To do: The answer should consist of all the records, copied exactly.

Task inputs:
□ □ □

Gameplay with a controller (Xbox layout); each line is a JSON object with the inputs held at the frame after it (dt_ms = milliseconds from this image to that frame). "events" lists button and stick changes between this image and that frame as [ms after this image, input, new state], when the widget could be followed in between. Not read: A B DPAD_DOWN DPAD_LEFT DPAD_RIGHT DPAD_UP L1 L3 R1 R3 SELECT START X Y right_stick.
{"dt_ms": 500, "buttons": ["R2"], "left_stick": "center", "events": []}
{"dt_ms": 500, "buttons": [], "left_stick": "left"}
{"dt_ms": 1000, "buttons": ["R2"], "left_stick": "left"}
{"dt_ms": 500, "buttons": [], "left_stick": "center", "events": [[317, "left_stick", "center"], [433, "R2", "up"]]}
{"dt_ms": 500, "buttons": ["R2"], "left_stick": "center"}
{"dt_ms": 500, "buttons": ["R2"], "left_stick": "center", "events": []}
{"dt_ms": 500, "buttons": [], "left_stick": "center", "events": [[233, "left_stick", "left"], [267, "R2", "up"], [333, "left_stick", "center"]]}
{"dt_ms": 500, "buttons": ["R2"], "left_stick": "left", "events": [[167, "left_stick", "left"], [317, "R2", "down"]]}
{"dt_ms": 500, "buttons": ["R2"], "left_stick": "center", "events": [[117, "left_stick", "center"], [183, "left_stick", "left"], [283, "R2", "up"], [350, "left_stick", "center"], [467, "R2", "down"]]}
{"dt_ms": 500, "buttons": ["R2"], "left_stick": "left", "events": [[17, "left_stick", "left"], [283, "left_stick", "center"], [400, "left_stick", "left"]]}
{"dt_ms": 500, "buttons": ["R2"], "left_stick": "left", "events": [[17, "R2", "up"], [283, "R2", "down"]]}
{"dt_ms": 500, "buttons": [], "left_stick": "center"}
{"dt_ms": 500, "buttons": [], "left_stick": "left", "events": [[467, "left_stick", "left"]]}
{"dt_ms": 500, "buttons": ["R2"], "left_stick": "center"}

□ □ □

Result of this task:
Gameplay with a controller (Xbox layout); each line is a JSON object with the inputs held at the frame after it (dt_ms = milliseconds from this image to that frame). "events" lists button and stick changes between this image and that frame as [ms after this image, input, new state], when the widget could be followed in between. Not read: A B DPAD_DOWN DPAD_LEFT DPAD_RIGHT DPAD_UP L1 L3 R1 R3 SELECT START X Y right_stick.
{"dt_ms": 500, "buttons": ["R2"], "left_stick": "center", "events": []}
{"dt_ms": 500, "buttons": [], "left_stick": "left"}
{"dt_ms": 1000, "buttons": ["R2"], "left_stick": "left"}
{"dt_ms": 500, "buttons": [], "left_stick": "center", "events": [[317, "left_stick", "center"], [433, "R2", "up"]]}
{"dt_ms": 500, "buttons": ["R2"], "left_stick": "center"}
{"dt_ms": 500, "buttons": ["R2"], "left_stick": "center", "events": []}
{"dt_ms": 500, "buttons": [], "left_stick": "center", "events": [[233, "left_stick", "left"], [267, "R2", "up"], [333, "left_stick", "center"]]}
{"dt_ms": 500, "buttons": ["R2"], "left_stick": "left", "events": [[167, "left_stick", "left"], [317, "R2", "down"]]}
{"dt_ms": 500, "buttons": ["R2"], "left_stick": "center", "events": [[117, "left_stick", "center"], [183, "left_stick", "left"], [283, "R2", "up"], [350, "left_stick", "center"], [467, "R2", "down"]]}
{"dt_ms": 500, "buttons": ["R2"], "left_stick": "left", "events": [[17, "left_stick", "left"], [283, "left_stick", "center"], [400, "left_stick", "left"]]}
{"dt_ms": 500, "buttons": ["R2"], "left_stick": "left", "events": [[17, "R2", "up"], [283, "R2", "down"]]}
{"dt_ms": 500, "buttons": [], "left_stick": "center"}
{"dt_ms": 500, "buttons": [], "left_stick": "left", "events": [[467, "left_stick", "left"]]}
{"dt_ms": 500, "buttons": ["R2"], "left_stick": "center"}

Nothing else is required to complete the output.